Task set:
**1)** Please explain, in one to three sentences, why the comment on OS X and open source says that most of the other person's points about open source also apply to OS X.
**2)** In the comment on OS X and open source, what does the writer have for times when Linux is really needed?
**3)** Reproduce the comment on OS X and open source from "But I can do that with" up to and including "clunky on OS X.".

Source passage:
((
But I can do that with fink or macports too. OS X is almost FreeBSD with a custom UI and kernel. There is almost nothing (except Linux-kernel level stuff like LXC/Docker/cgroups) that I can't do on OS X that can be done on console Linux. If I really need Linux, I have Vagrant and Virtualbox. Same with X11 apps, though they feel pretty clunky on OS X.

But then, I have all the capabilities that are _better_ than the OSS counterparts: Photoshop, Office, Messaging, Netflix, great GUI and media integration.

I'd also suggest that GUI IDEs like those from JetBrains or editors like Sublime Text are pretty sweet relative to a console-centric toolchain (but I can do that too on the Mac).

Everything you say about open source, of course, is true, but keep in mind OS X (Darwin) from the knees down is also open source; most of what you say applies. It's not "open source vs. proprietary", however, as that's a Stallman-esque view of the world that isn't really congruent with the BSD approach.

I'm not the OP but in summary, I love both Open Source and the OS X experience, to me it's not an either/or proposition, which seems more political than practical.
))
Provided material:
((
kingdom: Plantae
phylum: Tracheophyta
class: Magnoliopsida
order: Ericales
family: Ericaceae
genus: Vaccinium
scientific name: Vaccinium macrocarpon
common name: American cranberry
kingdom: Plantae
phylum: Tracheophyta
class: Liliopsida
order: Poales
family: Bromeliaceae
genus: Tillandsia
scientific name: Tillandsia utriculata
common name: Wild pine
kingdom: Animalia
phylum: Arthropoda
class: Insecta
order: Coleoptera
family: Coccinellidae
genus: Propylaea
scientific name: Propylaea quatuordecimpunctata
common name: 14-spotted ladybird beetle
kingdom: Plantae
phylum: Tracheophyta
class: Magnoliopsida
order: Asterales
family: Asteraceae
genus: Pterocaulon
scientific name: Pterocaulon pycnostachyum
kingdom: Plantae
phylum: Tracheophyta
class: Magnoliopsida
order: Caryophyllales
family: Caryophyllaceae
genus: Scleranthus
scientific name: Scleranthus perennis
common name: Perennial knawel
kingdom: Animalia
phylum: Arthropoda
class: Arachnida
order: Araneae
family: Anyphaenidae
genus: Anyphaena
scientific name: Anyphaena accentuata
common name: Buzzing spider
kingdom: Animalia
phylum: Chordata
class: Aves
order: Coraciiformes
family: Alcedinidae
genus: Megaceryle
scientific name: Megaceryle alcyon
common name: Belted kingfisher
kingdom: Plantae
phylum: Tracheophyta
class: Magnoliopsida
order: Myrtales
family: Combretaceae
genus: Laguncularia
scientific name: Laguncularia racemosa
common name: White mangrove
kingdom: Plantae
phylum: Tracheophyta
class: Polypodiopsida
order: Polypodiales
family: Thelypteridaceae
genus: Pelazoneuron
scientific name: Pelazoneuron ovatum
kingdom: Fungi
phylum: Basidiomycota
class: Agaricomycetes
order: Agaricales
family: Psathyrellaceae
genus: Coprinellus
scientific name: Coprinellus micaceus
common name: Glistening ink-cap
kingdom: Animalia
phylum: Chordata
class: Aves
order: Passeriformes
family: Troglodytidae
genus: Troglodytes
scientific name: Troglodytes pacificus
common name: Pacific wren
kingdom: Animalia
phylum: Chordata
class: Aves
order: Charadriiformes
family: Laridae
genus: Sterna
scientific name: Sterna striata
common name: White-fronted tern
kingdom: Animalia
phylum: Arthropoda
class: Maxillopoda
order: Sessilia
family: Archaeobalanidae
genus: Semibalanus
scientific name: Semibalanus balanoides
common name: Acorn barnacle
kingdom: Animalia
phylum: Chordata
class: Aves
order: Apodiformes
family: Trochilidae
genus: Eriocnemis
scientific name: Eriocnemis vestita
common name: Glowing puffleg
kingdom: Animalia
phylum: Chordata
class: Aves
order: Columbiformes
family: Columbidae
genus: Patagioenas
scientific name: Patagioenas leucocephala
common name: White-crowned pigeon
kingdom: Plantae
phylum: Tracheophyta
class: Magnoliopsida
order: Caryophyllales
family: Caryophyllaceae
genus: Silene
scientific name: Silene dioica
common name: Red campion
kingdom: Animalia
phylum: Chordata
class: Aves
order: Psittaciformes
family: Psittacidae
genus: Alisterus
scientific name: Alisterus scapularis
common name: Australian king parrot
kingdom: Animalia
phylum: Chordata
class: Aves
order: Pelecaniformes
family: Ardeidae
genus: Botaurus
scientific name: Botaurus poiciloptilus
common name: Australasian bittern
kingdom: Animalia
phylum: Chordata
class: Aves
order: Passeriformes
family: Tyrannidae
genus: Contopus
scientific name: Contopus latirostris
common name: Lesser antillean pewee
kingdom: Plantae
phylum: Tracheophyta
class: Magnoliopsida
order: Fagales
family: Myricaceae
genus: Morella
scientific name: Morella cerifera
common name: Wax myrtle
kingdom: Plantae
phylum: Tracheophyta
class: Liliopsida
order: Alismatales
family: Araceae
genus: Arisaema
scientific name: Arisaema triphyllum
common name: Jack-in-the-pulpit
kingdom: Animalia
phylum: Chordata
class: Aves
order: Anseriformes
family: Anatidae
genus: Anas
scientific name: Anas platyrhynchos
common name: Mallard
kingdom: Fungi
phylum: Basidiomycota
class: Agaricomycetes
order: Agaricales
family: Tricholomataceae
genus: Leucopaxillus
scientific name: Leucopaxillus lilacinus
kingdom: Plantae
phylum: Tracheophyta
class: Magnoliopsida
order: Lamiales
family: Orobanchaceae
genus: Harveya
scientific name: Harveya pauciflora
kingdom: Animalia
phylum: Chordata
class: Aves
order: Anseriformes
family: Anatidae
))
Expected answers:
**1)** Those points also apply to OS X because OS X (Darwin) is itself open source "from the knees down."

**2)** Vagrant and Virtualbox.

**3)**
But I can do that with fink or macports too. OS X is almost FreeBSD with a custom UI and kernel. There is almost nothing (except Linux-kernel level stuff like LXC/Docker/cgroups) that I can't do on OS X that can be done on console Linux. If I really need Linux, I have Vagrant and Virtualbox. Same with X11 apps, though they feel pretty clunky on OS X.